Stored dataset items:
┄┄┄┄┄┄┄┄┄┄

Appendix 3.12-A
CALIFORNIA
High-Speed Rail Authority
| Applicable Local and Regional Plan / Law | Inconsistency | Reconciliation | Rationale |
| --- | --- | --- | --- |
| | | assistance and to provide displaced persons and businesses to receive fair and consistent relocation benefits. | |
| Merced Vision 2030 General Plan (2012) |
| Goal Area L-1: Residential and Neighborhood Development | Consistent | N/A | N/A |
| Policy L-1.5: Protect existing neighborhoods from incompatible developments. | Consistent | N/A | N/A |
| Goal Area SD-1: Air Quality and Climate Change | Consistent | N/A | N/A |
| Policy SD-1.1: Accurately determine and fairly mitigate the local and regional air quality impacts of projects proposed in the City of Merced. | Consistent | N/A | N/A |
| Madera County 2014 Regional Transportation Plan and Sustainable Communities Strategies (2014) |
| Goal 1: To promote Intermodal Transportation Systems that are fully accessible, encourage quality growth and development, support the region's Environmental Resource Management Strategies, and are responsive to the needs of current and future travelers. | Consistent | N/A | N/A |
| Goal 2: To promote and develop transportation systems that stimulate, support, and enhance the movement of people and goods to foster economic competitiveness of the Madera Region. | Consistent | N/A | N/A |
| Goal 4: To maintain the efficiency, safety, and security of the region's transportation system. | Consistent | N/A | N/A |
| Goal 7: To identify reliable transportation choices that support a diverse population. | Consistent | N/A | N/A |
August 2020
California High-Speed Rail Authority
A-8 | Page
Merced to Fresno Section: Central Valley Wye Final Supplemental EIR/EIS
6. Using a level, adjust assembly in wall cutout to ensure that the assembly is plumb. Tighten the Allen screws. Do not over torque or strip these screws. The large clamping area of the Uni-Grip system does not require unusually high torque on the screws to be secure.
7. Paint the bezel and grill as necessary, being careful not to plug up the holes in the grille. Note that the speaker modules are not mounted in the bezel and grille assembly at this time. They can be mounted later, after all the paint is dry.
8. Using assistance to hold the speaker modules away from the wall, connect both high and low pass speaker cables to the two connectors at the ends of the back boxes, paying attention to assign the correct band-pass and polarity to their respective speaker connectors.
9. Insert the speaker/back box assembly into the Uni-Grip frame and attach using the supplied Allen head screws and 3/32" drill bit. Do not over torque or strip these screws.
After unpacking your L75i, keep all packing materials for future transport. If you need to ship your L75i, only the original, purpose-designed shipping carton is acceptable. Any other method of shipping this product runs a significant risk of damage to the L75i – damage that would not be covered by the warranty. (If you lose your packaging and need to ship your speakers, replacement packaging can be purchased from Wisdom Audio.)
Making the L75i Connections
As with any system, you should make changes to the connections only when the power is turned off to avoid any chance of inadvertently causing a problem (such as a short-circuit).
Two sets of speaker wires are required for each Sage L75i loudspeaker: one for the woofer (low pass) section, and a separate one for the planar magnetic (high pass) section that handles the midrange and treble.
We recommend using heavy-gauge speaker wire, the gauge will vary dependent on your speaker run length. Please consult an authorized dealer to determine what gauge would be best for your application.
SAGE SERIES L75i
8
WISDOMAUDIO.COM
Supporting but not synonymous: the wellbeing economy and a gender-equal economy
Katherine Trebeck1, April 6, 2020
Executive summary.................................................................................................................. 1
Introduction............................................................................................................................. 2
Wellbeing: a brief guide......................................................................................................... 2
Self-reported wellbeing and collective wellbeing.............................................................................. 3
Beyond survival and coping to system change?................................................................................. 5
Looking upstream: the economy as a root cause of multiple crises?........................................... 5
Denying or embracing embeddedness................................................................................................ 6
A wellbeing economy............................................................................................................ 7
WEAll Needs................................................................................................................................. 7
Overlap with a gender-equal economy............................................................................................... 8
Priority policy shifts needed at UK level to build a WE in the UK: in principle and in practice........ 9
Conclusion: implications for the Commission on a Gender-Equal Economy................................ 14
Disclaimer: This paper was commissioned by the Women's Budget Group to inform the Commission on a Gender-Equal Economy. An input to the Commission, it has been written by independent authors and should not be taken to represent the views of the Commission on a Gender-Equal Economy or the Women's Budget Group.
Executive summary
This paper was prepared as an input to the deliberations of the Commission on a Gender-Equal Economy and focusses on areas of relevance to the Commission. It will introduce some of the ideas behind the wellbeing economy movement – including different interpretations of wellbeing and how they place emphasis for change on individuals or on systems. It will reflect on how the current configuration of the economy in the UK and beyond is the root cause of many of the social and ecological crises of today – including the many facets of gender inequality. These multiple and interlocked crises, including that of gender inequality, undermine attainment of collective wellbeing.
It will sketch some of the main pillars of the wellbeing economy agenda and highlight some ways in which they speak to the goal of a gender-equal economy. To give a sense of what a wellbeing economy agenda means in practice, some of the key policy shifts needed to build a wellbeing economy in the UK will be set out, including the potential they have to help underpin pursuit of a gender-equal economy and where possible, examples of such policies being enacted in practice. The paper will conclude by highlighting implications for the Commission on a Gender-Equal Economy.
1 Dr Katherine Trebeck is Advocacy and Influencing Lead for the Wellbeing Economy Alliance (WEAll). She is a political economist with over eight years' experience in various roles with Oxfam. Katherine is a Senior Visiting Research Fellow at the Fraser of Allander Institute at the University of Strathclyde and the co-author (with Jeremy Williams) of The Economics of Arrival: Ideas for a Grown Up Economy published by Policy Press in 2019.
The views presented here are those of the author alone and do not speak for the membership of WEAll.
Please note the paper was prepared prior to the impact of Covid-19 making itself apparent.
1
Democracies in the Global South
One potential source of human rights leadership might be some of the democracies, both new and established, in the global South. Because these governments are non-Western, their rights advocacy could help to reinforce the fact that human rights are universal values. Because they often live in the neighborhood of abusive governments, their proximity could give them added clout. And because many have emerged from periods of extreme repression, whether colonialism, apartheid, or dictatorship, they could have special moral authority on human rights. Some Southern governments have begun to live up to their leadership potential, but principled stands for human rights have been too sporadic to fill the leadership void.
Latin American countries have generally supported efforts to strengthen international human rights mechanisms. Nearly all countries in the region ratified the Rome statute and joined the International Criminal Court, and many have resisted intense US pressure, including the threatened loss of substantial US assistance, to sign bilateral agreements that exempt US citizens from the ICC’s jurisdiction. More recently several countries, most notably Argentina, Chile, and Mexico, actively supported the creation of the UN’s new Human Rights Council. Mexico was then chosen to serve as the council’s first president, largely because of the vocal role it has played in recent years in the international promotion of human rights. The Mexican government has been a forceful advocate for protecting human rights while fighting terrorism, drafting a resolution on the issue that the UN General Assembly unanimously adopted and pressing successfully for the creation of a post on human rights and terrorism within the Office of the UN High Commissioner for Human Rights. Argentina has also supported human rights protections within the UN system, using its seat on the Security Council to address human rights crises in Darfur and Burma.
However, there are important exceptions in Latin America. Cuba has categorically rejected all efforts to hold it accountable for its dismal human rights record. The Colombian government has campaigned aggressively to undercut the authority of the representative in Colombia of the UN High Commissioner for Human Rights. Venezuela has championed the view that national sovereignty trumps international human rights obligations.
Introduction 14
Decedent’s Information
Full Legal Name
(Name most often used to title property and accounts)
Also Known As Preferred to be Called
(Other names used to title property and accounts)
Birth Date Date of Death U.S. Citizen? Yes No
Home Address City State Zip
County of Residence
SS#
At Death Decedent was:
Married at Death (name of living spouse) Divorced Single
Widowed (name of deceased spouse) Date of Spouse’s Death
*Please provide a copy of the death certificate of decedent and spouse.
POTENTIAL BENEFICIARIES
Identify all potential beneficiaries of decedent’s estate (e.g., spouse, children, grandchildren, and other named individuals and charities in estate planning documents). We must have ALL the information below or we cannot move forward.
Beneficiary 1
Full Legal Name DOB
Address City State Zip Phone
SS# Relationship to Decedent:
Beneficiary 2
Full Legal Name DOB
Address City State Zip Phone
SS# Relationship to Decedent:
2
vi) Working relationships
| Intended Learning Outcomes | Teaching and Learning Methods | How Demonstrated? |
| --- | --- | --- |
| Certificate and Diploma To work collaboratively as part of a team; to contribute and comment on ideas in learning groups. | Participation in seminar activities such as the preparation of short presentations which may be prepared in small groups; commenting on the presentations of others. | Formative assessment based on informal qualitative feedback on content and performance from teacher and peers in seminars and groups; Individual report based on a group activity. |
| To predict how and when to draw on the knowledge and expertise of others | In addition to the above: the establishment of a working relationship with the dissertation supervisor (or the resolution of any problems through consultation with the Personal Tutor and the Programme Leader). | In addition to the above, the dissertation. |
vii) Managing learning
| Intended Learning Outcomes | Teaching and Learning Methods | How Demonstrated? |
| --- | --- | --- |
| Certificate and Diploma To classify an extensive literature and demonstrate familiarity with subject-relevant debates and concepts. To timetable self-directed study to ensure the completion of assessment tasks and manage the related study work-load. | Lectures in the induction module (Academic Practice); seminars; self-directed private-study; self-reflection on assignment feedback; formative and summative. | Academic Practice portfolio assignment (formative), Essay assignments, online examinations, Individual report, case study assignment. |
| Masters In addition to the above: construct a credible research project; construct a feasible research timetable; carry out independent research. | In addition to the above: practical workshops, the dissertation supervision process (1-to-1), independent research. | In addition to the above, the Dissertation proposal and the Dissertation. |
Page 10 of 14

┄┄┄┄┄┄┄┄┄┄

[TASK BRIEF]
Among the records above, find the lines where the word "South" appears and copy them.

[WRITTEN REPLY]
Democracies in the Global South
One potential source of human rights leadership might be some of the democracies, both new and established, in the global South. Because these governments are non-Western, their rights advocacy could help to reinforce the fact that human rights are universal values. Because they often live in the neighborhood of abusive governments, their proximity could give them added clout. And because many have emerged from periods of extreme repression, whether colonialism, apartheid, or dictatorship, they could have special moral authority on human rights. Some Southern governments have begun to live up to their leadership potential, but principled stands for human rights have been too sporadic to fill the leadership void.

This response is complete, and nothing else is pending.